* _Task instructions_:
Repeat exactly what appears from the opening line of the listing to the line with "paths to those", inclusive.
Start of Block
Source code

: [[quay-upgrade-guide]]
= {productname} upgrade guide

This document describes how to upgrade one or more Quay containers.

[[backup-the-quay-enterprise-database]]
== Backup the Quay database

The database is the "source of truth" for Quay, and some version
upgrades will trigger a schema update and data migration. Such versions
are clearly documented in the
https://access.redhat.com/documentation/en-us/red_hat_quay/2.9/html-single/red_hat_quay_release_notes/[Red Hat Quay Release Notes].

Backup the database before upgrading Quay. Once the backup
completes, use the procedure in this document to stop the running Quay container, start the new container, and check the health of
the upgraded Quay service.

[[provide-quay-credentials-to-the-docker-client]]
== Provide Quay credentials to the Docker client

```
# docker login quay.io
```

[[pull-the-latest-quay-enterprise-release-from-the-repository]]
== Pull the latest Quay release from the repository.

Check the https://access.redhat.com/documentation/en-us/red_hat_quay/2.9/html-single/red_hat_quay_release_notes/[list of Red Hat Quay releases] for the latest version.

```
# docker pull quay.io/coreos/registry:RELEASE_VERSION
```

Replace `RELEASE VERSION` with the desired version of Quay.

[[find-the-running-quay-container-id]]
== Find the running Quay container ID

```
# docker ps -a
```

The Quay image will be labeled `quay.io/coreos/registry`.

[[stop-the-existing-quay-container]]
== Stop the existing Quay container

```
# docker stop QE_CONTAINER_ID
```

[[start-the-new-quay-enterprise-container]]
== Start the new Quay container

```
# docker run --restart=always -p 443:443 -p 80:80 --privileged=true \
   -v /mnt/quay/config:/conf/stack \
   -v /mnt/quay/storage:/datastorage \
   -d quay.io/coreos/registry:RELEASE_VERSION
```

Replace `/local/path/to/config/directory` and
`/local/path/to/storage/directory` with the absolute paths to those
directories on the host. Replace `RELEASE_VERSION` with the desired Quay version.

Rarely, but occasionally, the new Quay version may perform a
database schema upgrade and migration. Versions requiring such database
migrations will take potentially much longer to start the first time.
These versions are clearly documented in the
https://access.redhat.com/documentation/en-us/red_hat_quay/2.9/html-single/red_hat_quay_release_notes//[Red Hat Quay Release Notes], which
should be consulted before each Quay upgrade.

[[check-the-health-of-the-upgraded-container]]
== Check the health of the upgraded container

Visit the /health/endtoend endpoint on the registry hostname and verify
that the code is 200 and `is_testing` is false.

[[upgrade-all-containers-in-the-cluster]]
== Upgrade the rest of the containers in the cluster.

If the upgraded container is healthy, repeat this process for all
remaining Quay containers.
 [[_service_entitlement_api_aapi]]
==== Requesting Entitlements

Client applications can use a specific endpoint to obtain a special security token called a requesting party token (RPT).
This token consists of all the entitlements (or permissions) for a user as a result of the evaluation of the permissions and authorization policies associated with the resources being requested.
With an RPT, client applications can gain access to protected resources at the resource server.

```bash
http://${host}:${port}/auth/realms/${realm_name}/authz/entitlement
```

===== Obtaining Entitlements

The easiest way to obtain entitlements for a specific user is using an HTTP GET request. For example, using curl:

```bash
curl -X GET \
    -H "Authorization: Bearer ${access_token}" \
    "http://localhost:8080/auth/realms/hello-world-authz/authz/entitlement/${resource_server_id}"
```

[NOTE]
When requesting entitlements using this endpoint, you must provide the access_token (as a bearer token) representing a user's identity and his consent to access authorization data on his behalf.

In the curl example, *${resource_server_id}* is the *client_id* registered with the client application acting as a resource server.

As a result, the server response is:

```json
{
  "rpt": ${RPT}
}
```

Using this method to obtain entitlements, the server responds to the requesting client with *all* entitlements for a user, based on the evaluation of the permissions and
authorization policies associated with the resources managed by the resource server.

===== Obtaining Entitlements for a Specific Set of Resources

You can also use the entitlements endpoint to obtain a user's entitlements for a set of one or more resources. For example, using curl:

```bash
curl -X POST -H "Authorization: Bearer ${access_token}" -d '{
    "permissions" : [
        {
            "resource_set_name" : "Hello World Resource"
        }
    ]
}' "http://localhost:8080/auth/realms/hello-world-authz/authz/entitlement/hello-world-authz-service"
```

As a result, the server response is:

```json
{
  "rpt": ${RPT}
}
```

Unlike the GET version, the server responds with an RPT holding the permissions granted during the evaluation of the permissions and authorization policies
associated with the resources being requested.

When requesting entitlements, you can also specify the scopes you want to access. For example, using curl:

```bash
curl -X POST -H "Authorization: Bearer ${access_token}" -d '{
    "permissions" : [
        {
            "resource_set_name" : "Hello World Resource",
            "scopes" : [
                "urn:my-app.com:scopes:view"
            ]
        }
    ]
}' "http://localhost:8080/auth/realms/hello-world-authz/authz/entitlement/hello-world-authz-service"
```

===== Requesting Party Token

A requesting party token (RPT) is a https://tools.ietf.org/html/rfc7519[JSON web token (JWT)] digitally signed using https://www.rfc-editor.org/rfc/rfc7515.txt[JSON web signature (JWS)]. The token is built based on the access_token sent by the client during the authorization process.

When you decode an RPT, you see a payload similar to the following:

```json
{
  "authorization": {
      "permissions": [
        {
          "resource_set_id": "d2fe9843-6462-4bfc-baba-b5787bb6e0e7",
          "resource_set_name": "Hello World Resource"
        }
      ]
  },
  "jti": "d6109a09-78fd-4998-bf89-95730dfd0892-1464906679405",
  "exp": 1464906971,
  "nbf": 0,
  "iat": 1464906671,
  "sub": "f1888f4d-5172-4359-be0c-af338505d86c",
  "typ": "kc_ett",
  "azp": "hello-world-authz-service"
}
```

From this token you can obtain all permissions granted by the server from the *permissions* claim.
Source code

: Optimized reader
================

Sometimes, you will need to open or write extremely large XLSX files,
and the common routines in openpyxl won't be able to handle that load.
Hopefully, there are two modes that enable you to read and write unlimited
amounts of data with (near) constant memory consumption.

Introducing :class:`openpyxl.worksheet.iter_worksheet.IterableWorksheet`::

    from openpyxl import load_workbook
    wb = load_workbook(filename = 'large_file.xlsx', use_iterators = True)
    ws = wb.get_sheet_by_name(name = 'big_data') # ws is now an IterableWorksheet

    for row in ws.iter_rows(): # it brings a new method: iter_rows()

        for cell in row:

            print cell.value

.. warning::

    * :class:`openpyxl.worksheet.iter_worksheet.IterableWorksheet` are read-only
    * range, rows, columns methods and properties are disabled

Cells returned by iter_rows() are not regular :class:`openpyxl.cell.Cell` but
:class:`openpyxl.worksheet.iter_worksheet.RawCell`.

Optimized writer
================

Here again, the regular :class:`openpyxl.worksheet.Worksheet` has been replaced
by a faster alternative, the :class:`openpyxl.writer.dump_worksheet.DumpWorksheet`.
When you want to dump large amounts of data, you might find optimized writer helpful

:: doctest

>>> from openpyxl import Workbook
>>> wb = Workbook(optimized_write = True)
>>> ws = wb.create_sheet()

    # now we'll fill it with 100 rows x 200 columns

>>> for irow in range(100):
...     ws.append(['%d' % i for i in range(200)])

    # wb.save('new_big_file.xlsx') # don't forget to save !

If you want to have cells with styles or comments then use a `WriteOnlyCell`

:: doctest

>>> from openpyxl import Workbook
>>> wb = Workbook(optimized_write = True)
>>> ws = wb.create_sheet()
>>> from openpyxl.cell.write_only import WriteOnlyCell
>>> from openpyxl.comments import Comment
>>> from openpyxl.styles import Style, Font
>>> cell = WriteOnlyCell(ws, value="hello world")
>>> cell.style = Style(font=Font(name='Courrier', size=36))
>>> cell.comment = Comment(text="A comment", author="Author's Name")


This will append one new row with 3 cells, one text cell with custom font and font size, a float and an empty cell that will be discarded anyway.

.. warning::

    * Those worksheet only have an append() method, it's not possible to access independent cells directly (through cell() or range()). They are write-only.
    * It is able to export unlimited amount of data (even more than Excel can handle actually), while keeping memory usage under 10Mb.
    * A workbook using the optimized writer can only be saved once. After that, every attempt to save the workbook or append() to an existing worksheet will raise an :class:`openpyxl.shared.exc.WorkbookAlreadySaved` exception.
End of Block
* _Your response_:
Source code

: [[quay-upgrade-guide]]
= {productname} upgrade guide

This document describes how to upgrade one or more Quay containers.

[[backup-the-quay-enterprise-database]]
== Backup the Quay database

The database is the "source of truth" for Quay, and some version
upgrades will trigger a schema update and data migration. Such versions
are clearly documented in the
https://access.redhat.com/documentation/en-us/red_hat_quay/2.9/html-single/red_hat_quay_release_notes/[Red Hat Quay Release Notes].

Backup the database before upgrading Quay. Once the backup
completes, use the procedure in this document to stop the running Quay container, start the new container, and check the health of
the upgraded Quay service.

[[provide-quay-credentials-to-the-docker-client]]
== Provide Quay credentials to the Docker client

```
# docker login quay.io
```

[[pull-the-latest-quay-enterprise-release-from-the-repository]]
== Pull the latest Quay release from the repository.

Check the https://access.redhat.com/documentation/en-us/red_hat_quay/2.9/html-single/red_hat_quay_release_notes/[list of Red Hat Quay releases] for the latest version.

```
# docker pull quay.io/coreos/registry:RELEASE_VERSION
```

Replace `RELEASE VERSION` with the desired version of Quay.

[[find-the-running-quay-container-id]]
== Find the running Quay container ID

```
# docker ps -a
```

The Quay image will be labeled `quay.io/coreos/registry`.

[[stop-the-existing-quay-container]]
== Stop the existing Quay container

```
# docker stop QE_CONTAINER_ID
```

[[start-the-new-quay-enterprise-container]]
== Start the new Quay container

```
# docker run --restart=always -p 443:443 -p 80:80 --privileged=true \
   -v /mnt/quay/config:/conf/stack \
   -v /mnt/quay/storage:/datastorage \
   -d quay.io/coreos/registry:RELEASE_VERSION
```

Replace `/local/path/to/config/directory` and
`/local/path/to/storage/directory` with the absolute paths to those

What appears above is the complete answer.